Optimization-based maintenance scheduling for prestressed concrete bridges using Markov chains models. The state of Indiana, U.S.
Abstract
Road transport infrastructures have high strategic importance for nations’ economic and social development. Bridges are considered as critical assets for road network functionality i.e., any damage can have disastrous social repercussions. However, bridges are one of the most exposed assets; their deterioration can be attributed to material properties, load, and climatic factors, or catastrophic events. As a result, maintenance, rehabilitation, and repairs of existing structures account for about 50% of construction sector spending in most developed nations, and this percentage is projected to rise. Establishing a network-level budget and maintenance schedule is particularly complex due to the heterogeneity of bridge configurations and functions.
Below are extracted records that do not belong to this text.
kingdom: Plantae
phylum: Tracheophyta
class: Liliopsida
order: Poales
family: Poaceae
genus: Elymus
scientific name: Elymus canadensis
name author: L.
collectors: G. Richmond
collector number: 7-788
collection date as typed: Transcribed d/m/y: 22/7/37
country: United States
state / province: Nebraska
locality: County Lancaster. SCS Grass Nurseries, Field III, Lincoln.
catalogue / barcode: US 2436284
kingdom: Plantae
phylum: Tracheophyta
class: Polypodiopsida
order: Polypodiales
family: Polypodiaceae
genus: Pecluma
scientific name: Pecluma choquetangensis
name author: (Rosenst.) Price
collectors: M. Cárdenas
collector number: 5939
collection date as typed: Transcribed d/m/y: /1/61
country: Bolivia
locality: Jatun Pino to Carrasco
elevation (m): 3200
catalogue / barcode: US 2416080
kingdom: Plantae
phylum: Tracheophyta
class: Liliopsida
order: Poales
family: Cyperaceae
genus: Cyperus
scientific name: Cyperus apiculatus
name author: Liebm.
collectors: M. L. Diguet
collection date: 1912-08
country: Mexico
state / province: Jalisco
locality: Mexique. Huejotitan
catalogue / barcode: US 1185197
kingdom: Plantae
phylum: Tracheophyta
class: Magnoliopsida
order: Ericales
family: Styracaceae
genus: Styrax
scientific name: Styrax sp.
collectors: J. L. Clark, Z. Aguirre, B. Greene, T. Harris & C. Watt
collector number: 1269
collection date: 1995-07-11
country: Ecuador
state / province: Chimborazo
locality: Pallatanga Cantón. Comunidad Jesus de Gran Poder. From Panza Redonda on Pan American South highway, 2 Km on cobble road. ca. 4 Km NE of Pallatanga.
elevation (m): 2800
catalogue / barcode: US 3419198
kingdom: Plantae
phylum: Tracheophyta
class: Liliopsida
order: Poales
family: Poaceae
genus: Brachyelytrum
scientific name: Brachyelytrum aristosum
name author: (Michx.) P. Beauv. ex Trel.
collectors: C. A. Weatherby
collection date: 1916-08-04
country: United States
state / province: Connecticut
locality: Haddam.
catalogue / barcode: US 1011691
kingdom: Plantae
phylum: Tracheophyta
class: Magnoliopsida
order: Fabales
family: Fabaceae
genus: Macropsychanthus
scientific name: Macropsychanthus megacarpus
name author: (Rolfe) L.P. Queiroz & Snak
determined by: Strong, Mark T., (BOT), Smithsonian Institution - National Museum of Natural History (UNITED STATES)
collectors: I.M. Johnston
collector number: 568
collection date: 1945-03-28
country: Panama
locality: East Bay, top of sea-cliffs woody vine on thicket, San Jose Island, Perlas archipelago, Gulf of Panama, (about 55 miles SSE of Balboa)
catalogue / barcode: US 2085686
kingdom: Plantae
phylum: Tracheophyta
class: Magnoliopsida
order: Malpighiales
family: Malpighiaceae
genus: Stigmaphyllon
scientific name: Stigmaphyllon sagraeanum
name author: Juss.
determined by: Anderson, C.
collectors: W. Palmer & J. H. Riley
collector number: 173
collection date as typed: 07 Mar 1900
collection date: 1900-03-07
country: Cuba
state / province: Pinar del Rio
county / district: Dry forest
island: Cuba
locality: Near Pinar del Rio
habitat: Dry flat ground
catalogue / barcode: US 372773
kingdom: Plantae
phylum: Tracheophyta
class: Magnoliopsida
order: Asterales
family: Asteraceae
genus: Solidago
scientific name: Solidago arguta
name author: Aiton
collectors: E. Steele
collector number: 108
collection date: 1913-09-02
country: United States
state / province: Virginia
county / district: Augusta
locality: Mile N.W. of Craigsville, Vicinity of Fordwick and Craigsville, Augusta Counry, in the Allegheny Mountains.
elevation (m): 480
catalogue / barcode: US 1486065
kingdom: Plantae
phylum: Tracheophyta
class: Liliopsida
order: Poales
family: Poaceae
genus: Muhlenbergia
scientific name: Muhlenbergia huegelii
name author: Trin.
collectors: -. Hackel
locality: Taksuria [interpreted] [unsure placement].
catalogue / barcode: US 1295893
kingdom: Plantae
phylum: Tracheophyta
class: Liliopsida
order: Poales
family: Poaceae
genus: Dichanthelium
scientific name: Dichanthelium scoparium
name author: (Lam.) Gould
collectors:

Deterioration models are established in this sense to determine asset performance and cost-effective and efficient planned maintenance solutions to ensure continuous and correct operation. Markov chains are one of the most used models in this sense, i.e., to assess structure deterioration. The stochastic nature of Markov chains allows for taking into account the uncertainty of complex phenomena as well as their ease of application and compatibility. This study analyzed box beam and girder prestressed concrete bridges in the state of Indiana, U.S. Markov chains degradation models were implemented using National Bridge Inventory data of the last thirty-one years. Annual maintenance costs and budgets were established, and a genetic optimization algorithm was applied to determine the minimum annual maintenance cost for a period of eleven years. The results of the study demonstrate the contribution of the proposed methodology to ensure proper infrastructure maintenance and reduce costs.